### REQUIRED WORK
How many lines in the records below contain the string "Entered"? Reply with the number only.
== DATA LISTING ==
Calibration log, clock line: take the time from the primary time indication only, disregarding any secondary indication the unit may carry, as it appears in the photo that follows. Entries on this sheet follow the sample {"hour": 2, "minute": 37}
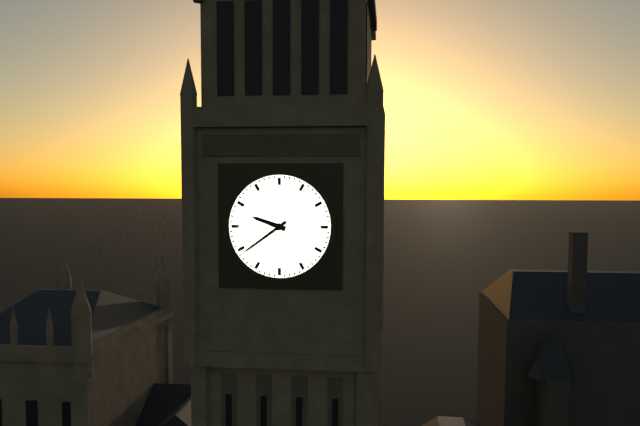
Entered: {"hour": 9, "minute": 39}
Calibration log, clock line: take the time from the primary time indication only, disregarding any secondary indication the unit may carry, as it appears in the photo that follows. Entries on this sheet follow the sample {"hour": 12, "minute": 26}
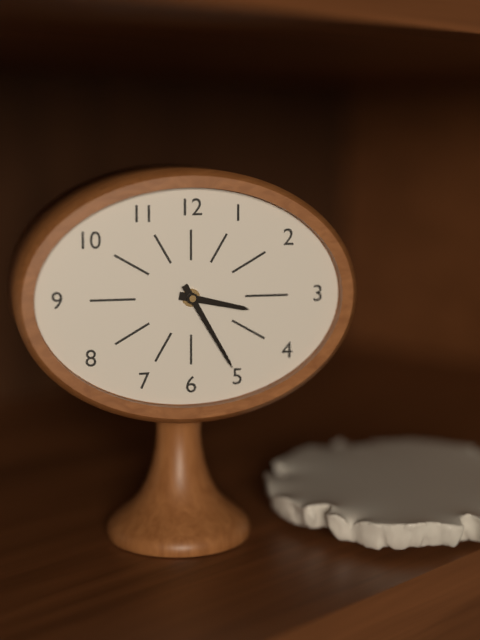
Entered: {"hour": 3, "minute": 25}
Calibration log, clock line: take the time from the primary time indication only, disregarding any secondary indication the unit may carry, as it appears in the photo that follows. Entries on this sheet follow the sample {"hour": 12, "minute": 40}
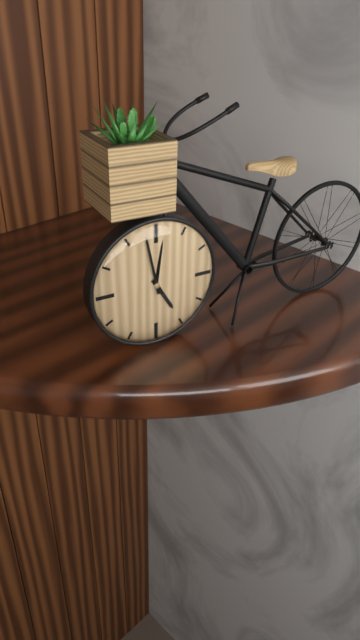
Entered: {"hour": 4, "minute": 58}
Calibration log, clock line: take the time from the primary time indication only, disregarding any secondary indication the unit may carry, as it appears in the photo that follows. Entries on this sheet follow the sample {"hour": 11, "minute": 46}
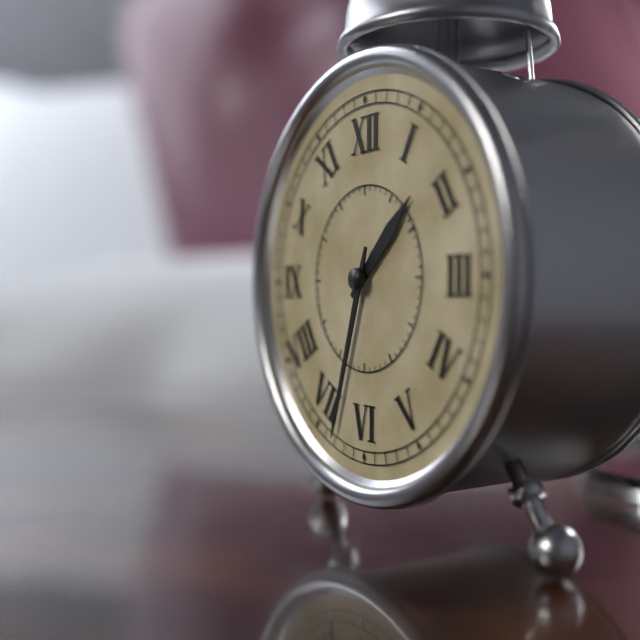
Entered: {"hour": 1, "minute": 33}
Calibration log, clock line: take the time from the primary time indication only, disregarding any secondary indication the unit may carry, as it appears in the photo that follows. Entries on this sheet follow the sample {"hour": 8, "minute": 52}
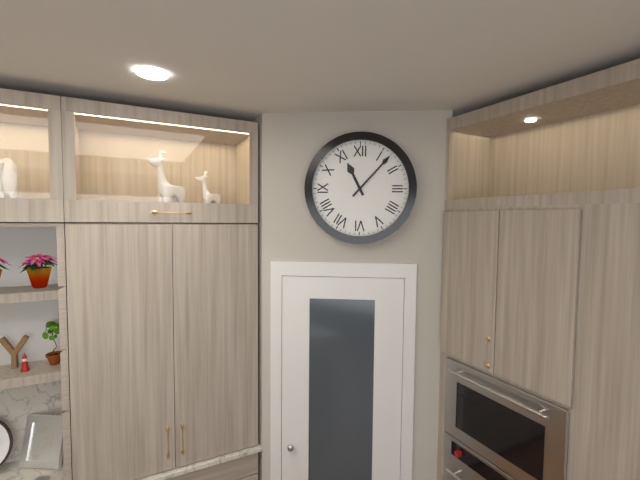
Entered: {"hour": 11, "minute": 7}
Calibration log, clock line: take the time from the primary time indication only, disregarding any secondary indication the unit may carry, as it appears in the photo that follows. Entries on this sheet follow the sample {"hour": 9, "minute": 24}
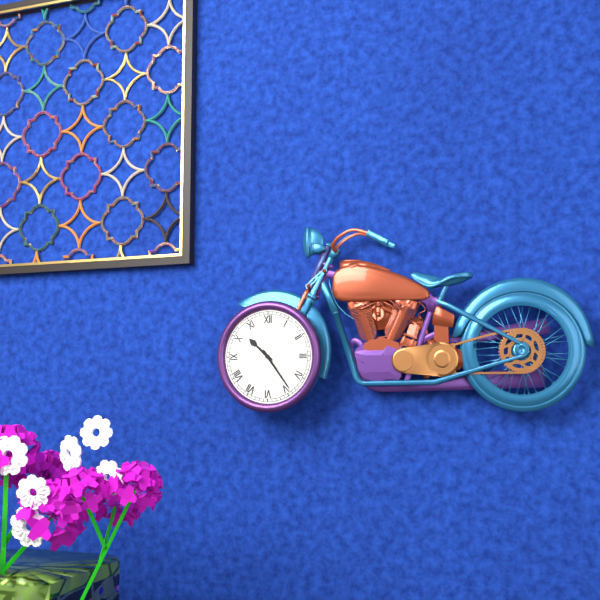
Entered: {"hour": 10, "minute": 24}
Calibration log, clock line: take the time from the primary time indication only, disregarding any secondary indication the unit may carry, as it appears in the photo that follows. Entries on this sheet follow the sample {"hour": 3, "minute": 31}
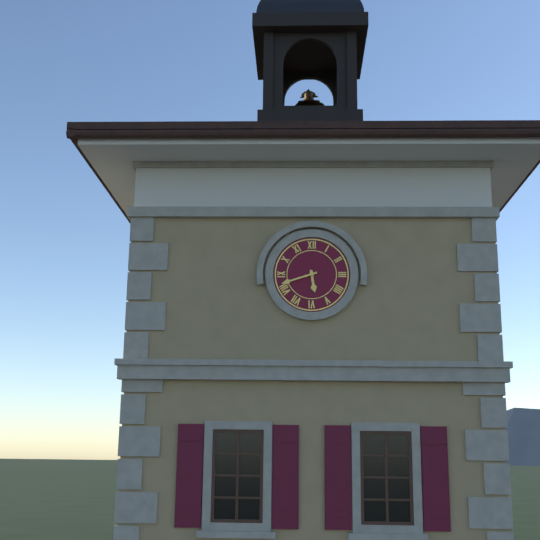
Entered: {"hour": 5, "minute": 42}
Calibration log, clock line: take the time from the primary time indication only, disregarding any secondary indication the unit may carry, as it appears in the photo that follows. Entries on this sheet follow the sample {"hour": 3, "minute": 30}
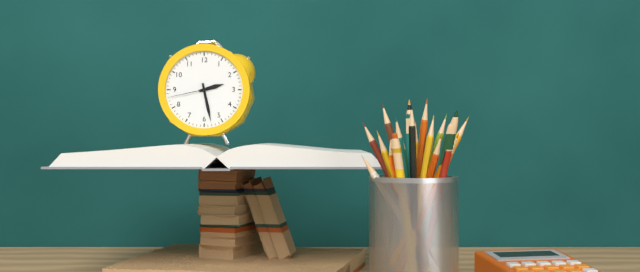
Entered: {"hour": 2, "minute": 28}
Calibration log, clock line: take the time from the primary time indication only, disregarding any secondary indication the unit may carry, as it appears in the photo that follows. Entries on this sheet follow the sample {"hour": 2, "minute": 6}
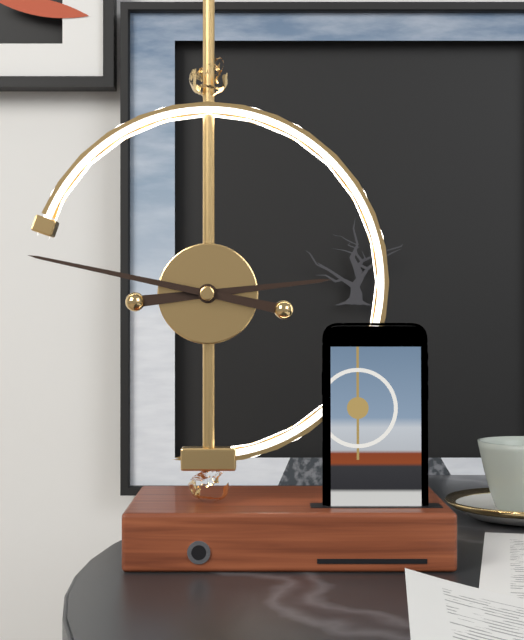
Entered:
===
### ANSWER TO THE TASK
9